> **Task statement**: Exactly as written, return all the data, leaving its pictures behind.

> **Information shown**:
---*---

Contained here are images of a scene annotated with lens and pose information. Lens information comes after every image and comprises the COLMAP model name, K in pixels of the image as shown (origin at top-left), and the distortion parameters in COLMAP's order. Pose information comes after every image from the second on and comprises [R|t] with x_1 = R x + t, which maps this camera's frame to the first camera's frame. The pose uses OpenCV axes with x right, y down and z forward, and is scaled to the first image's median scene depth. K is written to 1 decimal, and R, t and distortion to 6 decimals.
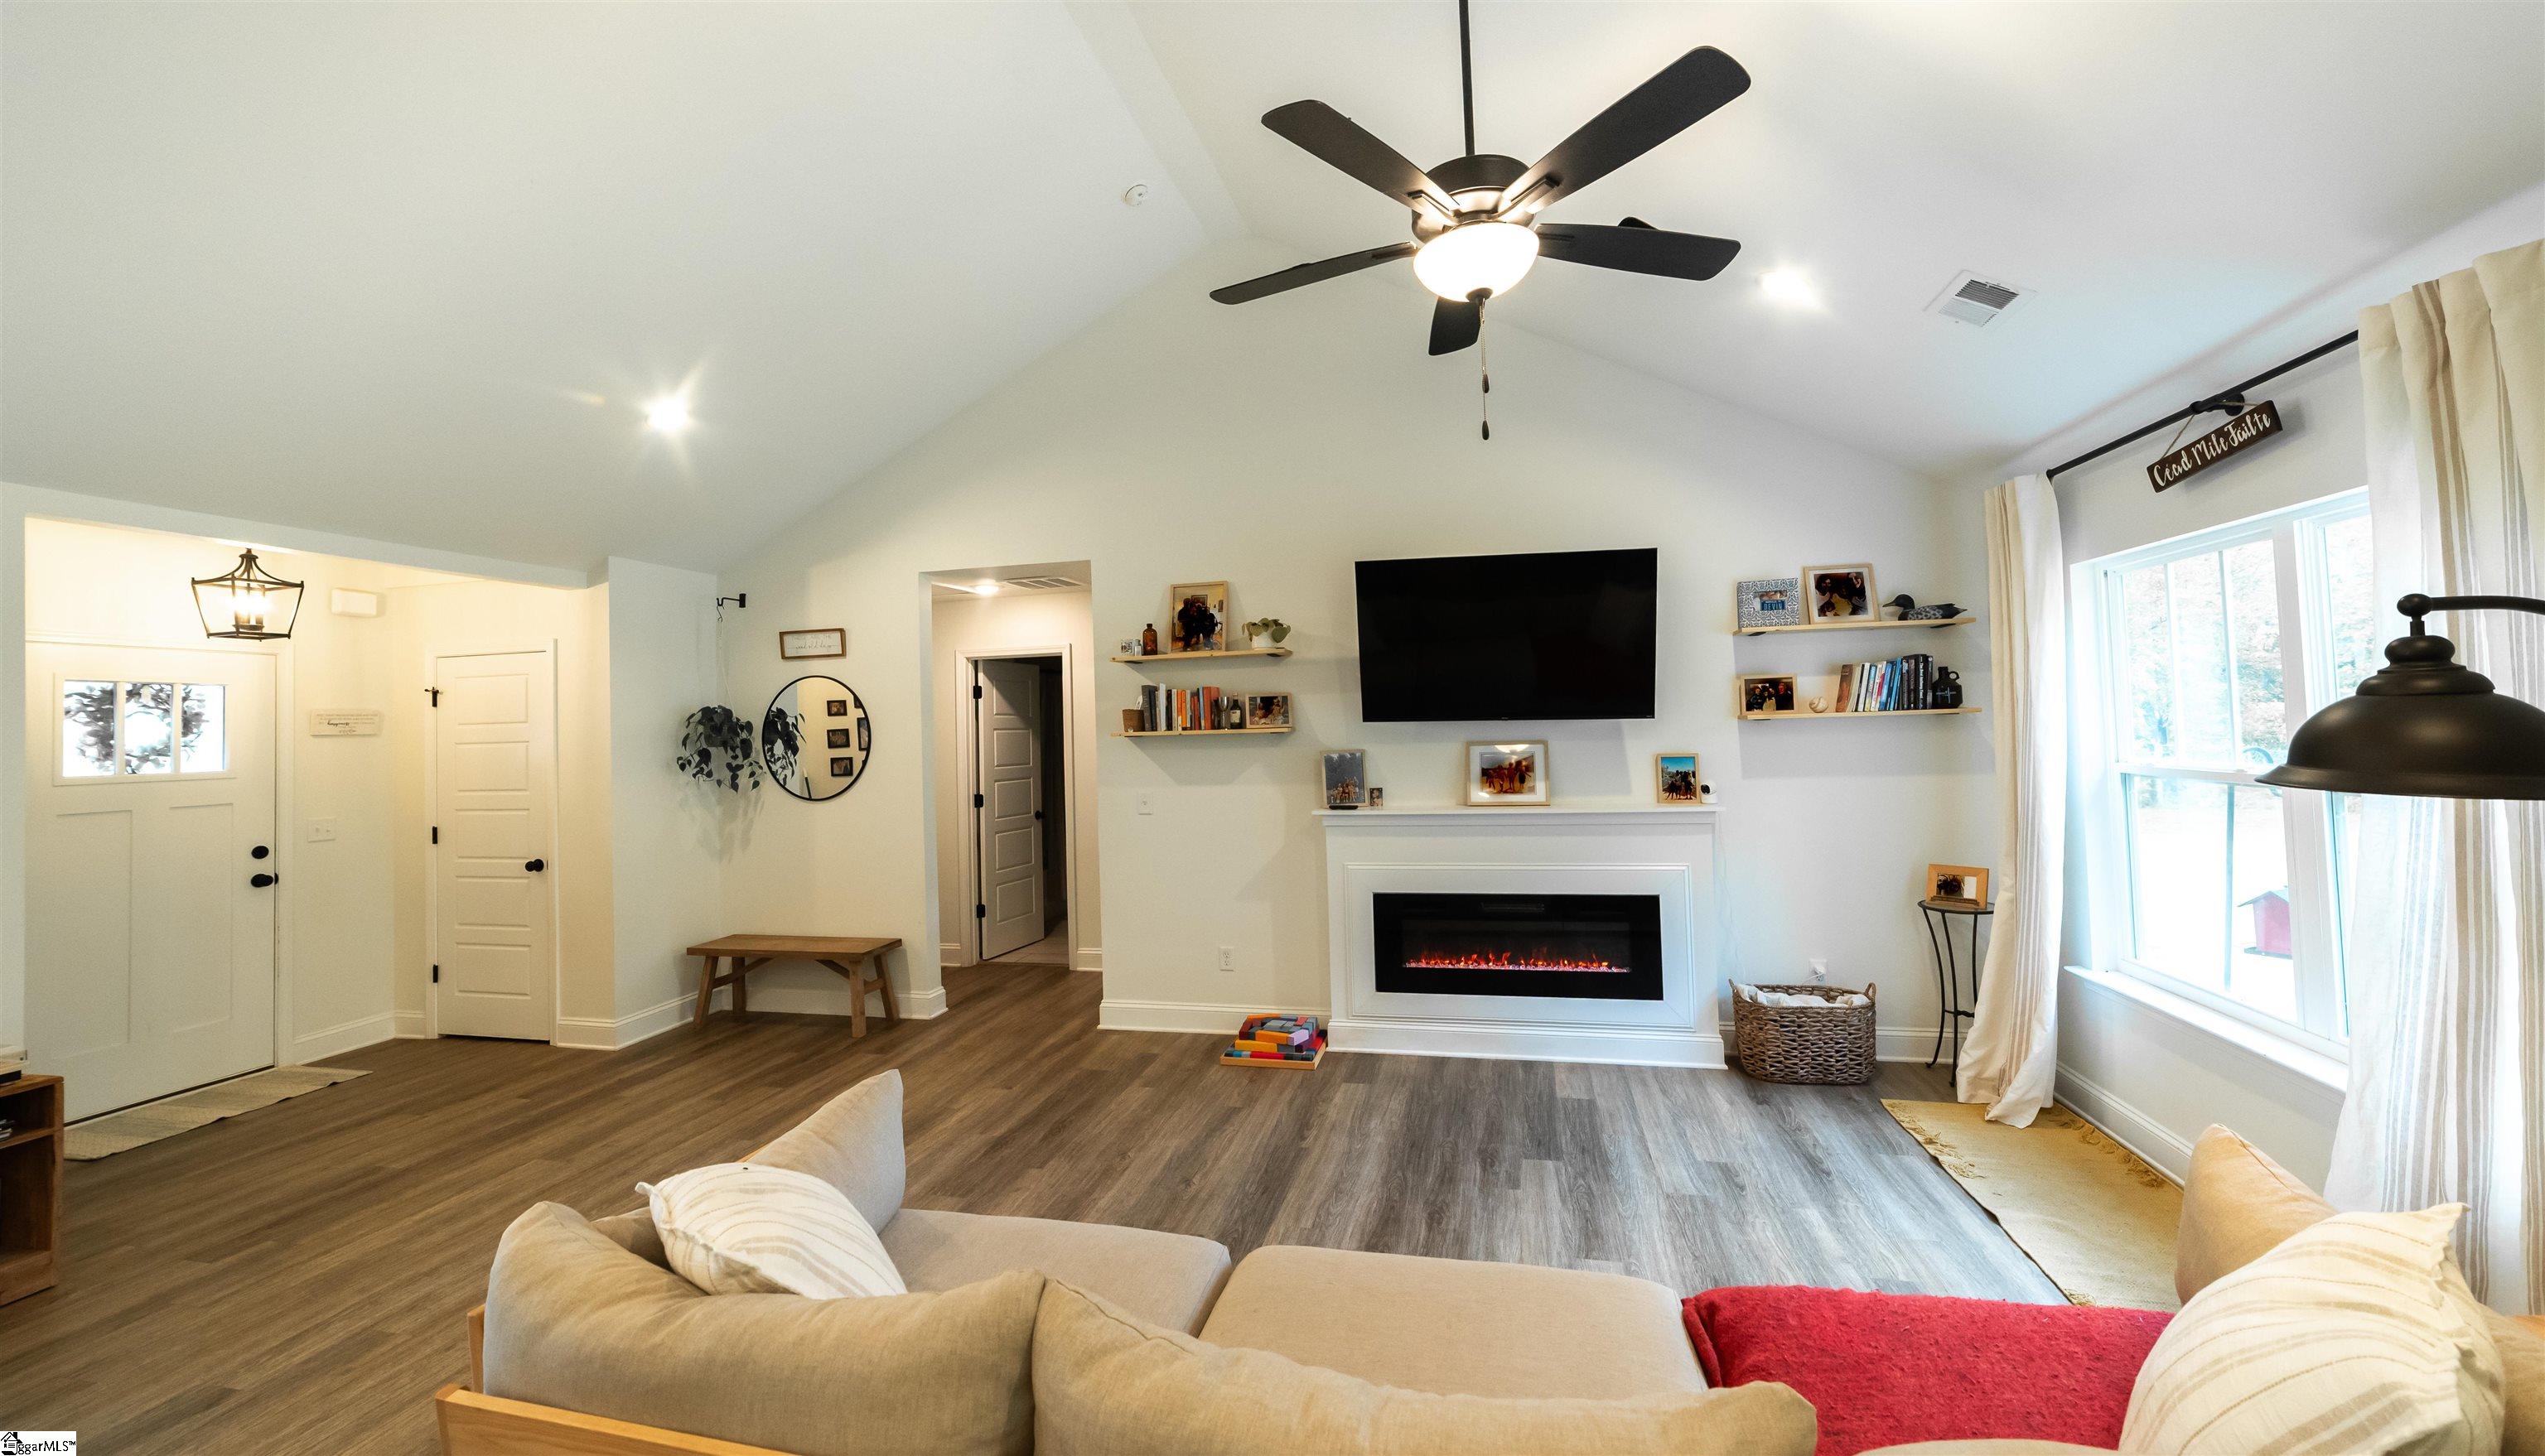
lens RADIAL K [[989.2, 0, 1325.2], [0, 989.2, 670.2], [0, 0, 1]] dist [-0.012335, 0.003298]
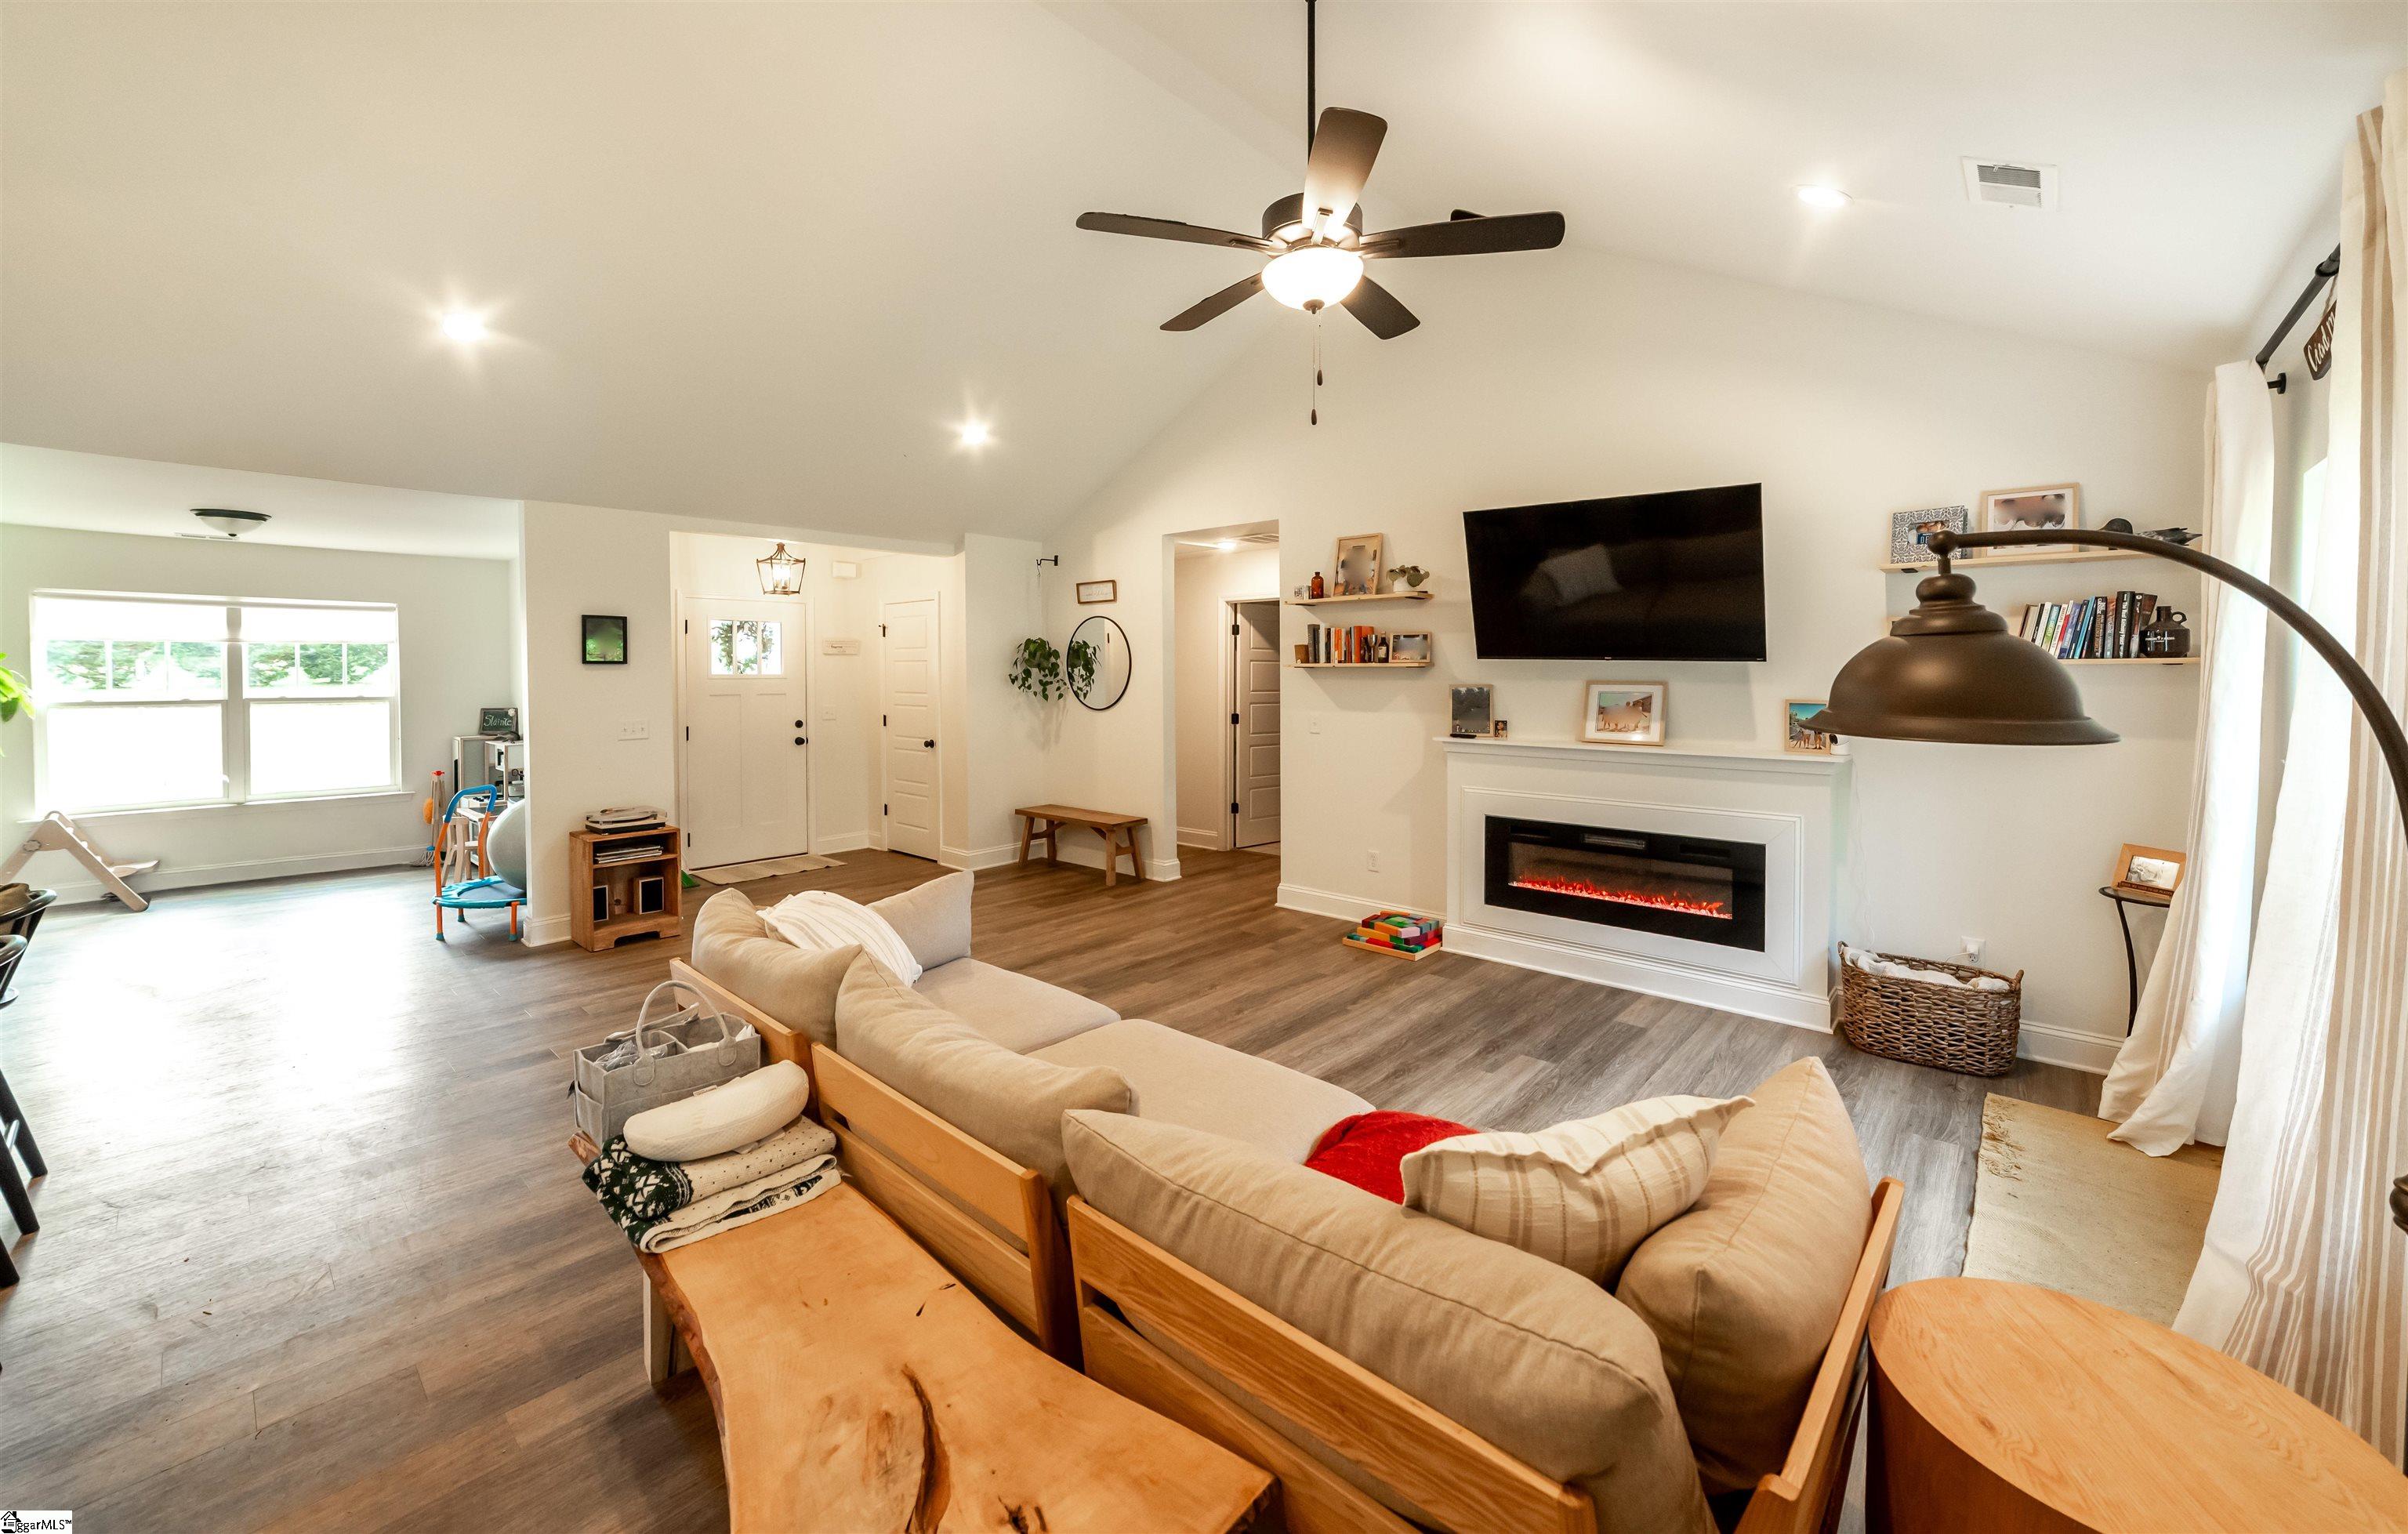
lens RADIAL K [[949.7, 0, 1227.0], [0, 949.7, 655.6], [0, 0, 1]] dist [-0.010943, 0.001971]
pose [[0.878976, 0.019664, -0.476461, 0.301589], [0.002499, 0.998946, 0.045838, 0.000071], [0.476860, -0.041481, 0.878000, -0.051456]]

---*---

> **Output below**:
Contained here are images of a scene annotated with lens and pose information. Lens information comes after every image and comprises the COLMAP model name, K in pixels of the image as shown (origin at top-left), and the distortion parameters in COLMAP's order. Pose information comes after every image from the second on and comprises [R|t] with x_1 = R x + t, which maps this camera's frame to the first camera's frame. The pose uses OpenCV axes with x right, y down and z forward, and is scaled to the first image's median scene depth. K is written to 1 decimal, and R, t and distortion to 6 decimals.
lens RADIAL K [[989.2, 0, 1325.2], [0, 989.2, 670.2], [0, 0, 1]] dist [-0.012335, 0.003298]
lens RADIAL K [[949.7, 0, 1227.0], [0, 949.7, 655.6], [0, 0, 1]] dist [-0.010943, 0.001971]
pose [[0.878976, 0.019664, -0.476461, 0.301589], [0.002499, 0.998946, 0.045838, 0.000071], [0.476860, -0.041481, 0.878000, -0.051456]]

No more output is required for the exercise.